Entre os seus diversos trabalhos, sempre existe, e isso é natural, aquele que é o predileto. Qual é aquele que você vê com maior carinho até hoje?

“O ovo e a galinha”. É um mistério pra mim.

FOTO: Reprodução / TV Cultura / Thiago Quadros

EXPRESSO

Os enigmas de Clarice Lispector a partir de ‘O ovo e a galinha’

Aline Pellegrini 10 de dez de 2020

Escritora dizia não entender conto que ela mesma escreveu. O ‘Nexo’ revisita o texto na data de 100 anos de seu nascimento

O trecho que você leu inicialmente, ao rolar a tela até aqui, foi retirado de uma rara entrevista concedida por Clarice Lispector. A pedido da escritora, a conversa com o jornalista Júlio Lerner só foi ao ar na TV Cultura depois da sua morte, em 1977, dez meses após a gravação. Nesta quinta-feira (10), a autora, que morreu um dia antes de seu aniversário, faria cem anos.

Um dos principais nomes da literatura brasileira, Clarice Lispector nasceu Haia Lispector numa aldeia ucraniana chamada Tchetchelnik, em 1920, enquanto a família se preparava para emigrar, fugindo da constante perseguição antissemita. Em 1922, os Lispector chegaram ao Brasil, onde adotaram novos nomes. Clarice estudou direito, trabalhou como secretária em um escritório de advocacia e, em 1940, tornou-se redatora e repórter da Agência Nacional.

O primeiro romance da escritora, “Perto do coração selvagem”, lançado em 1943, dividiu a crítica — parte ficou incomodada com o trabalho, outra parte ficou entusiasmada seu estilo inovador. Entre os entusiastas estava Sérgio Milliet. Em janeiro de 1944, ele escreveu em sua coluna no jornal O Estado de S. Paulo: “A obra de Clarice Lispector surge no nosso mundo literário como a mais séria tentativa de romance introspectivo. Pela primeira vez um autor nacional vai além, nesse campo quase virgem de nossa literatura, da simples aproximação; pela primeira vez um autor penetra até o fundo a complexidade psicológica da alma moderna, alcança em cheio o problema intelectual, vira no avesso, sem piedade nem concessões”.

A necessidade que a escritora tinha de escrever gerou uma obra abrangente, que vai dos: aclamados romances “A paixão segundo G.H.” (1964) e “A hora da estrela” (1977) às coletâneas de contos “Laços de família” (1960), “A legião estrangeira” (1964) e “Felicidade clandestina” (1971).

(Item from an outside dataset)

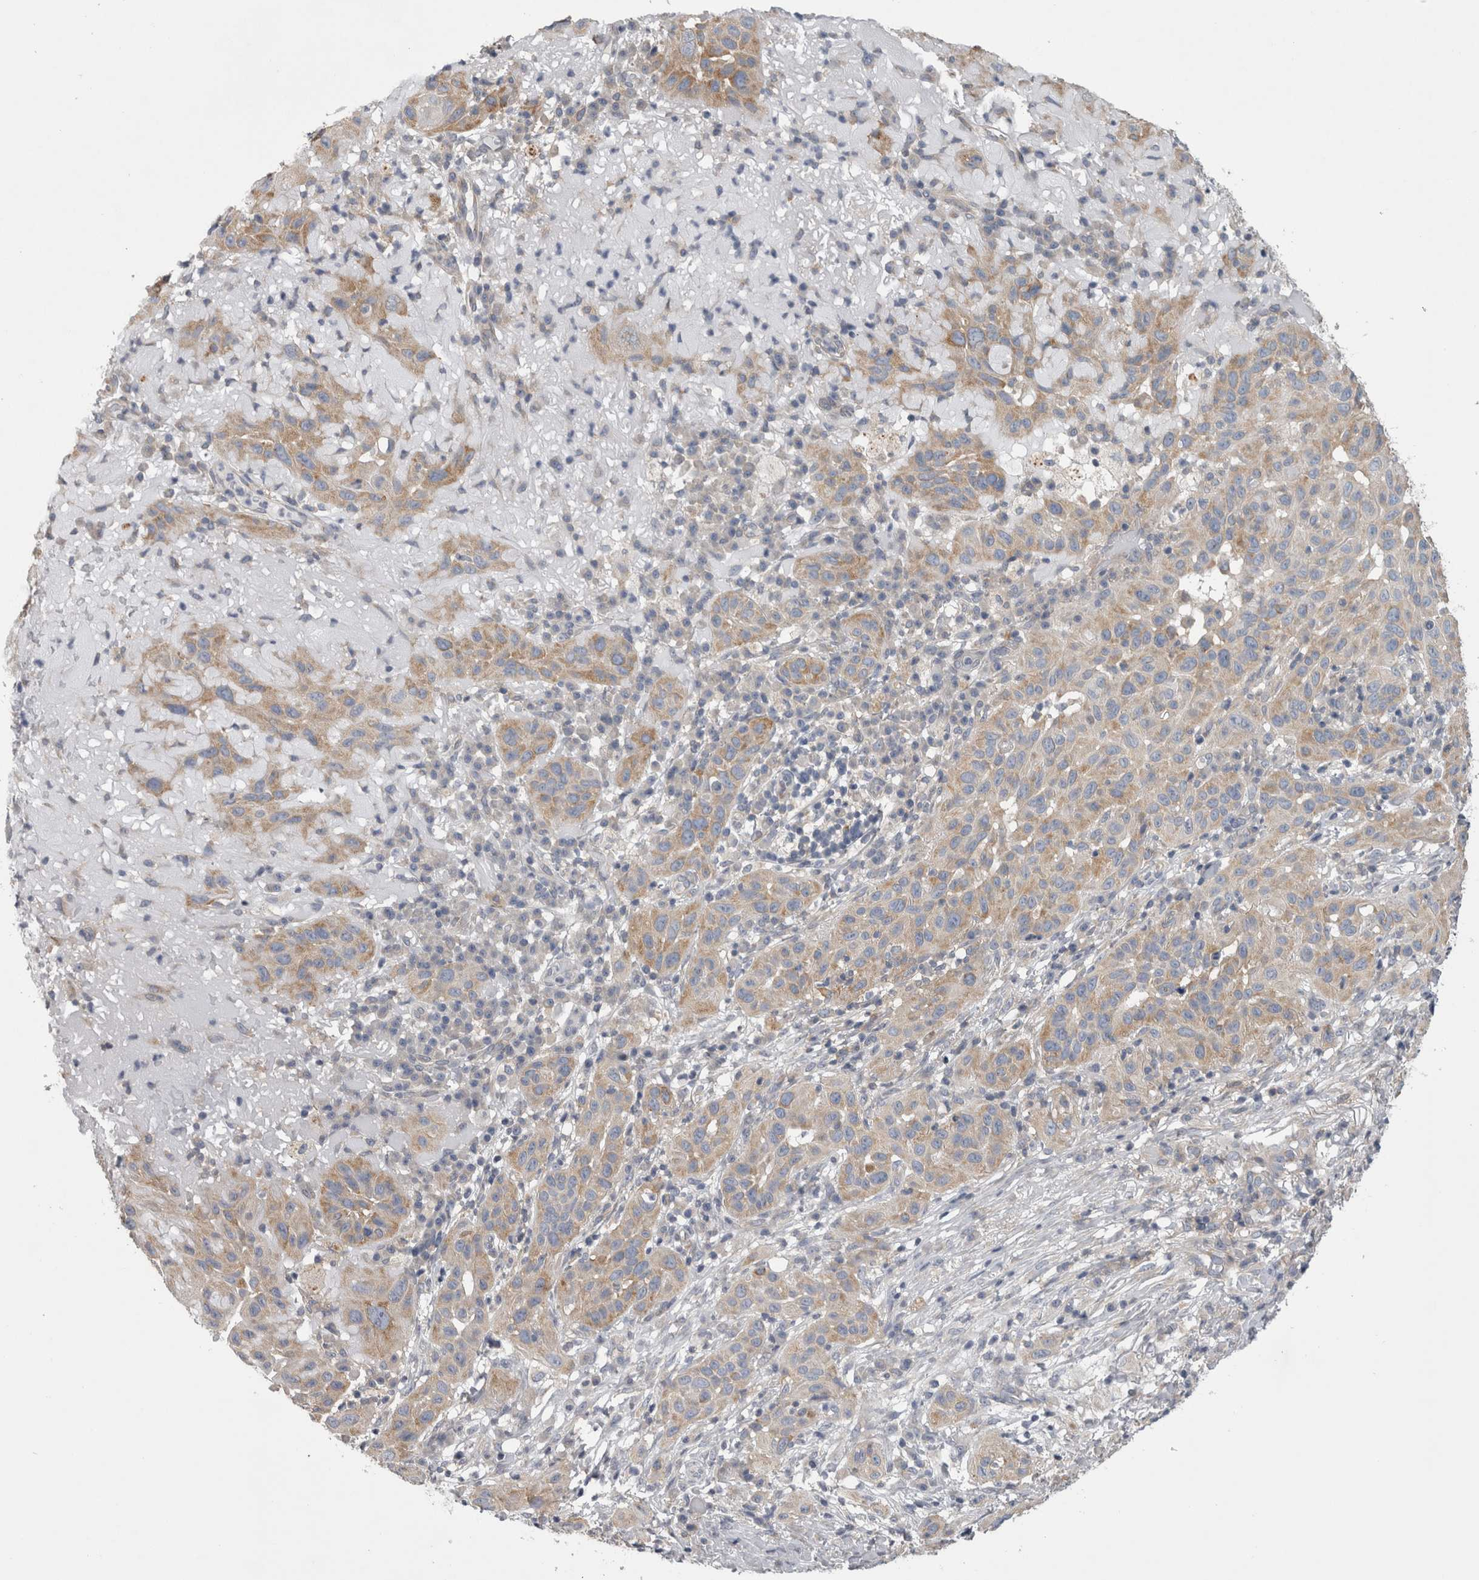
{"staining": {"intensity": "moderate", "quantity": "25%-75%", "location": "cytoplasmic/membranous"}, "tissue": "skin cancer", "cell_type": "Tumor cells", "image_type": "cancer", "snomed": [{"axis": "morphology", "description": "Normal tissue, NOS"}, {"axis": "morphology", "description": "Squamous cell carcinoma, NOS"}, {"axis": "topography", "description": "Skin"}], "caption": "Protein positivity by immunohistochemistry reveals moderate cytoplasmic/membranous positivity in about 25%-75% of tumor cells in skin cancer.", "gene": "PRRC2C", "patient": {"sex": "female", "age": 96}}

Escreveu cinco livros infantojuvenis e um grande número de crônicas, algumas reunidas nos livros “Para não esquecer”, que contém também pensatas, piadas e aforismos, e “A descoberta do mundo”, composto de 468 crônicas publicadas originalmente na coluna semanal que ela mantinha entre os anos de 1967 e 1973 no Jornal do Brasil.

Convidada em 1975 para participar do 1º Congresso de Bruxaria em Bogotá, Clarice aceitou o convite. Na capital colombiana, não falou sobre bruxaria. Em vez disso, leu o conto que ela mesma considerava ser seu texto mais enigmático: “O ovo e a galinha”, que integra o livro “A legião estrangeira” (1964). O Nexo perguntou a especialistas na obra de Clarice qual a visão delas sobre o mistério em torno desse conto.

‘A impossibilidade de desvendar o outro’

  • Yudith Rosenbaum é crítica literária, professora da USP (Universidade de São Paulo) e psicóloga. Autora dos livros “Metamorfoses do mal: Uma leitura de Clarice Lispector” (Edusp/Fapesp) e “Clarice Lispector” (Publifolha)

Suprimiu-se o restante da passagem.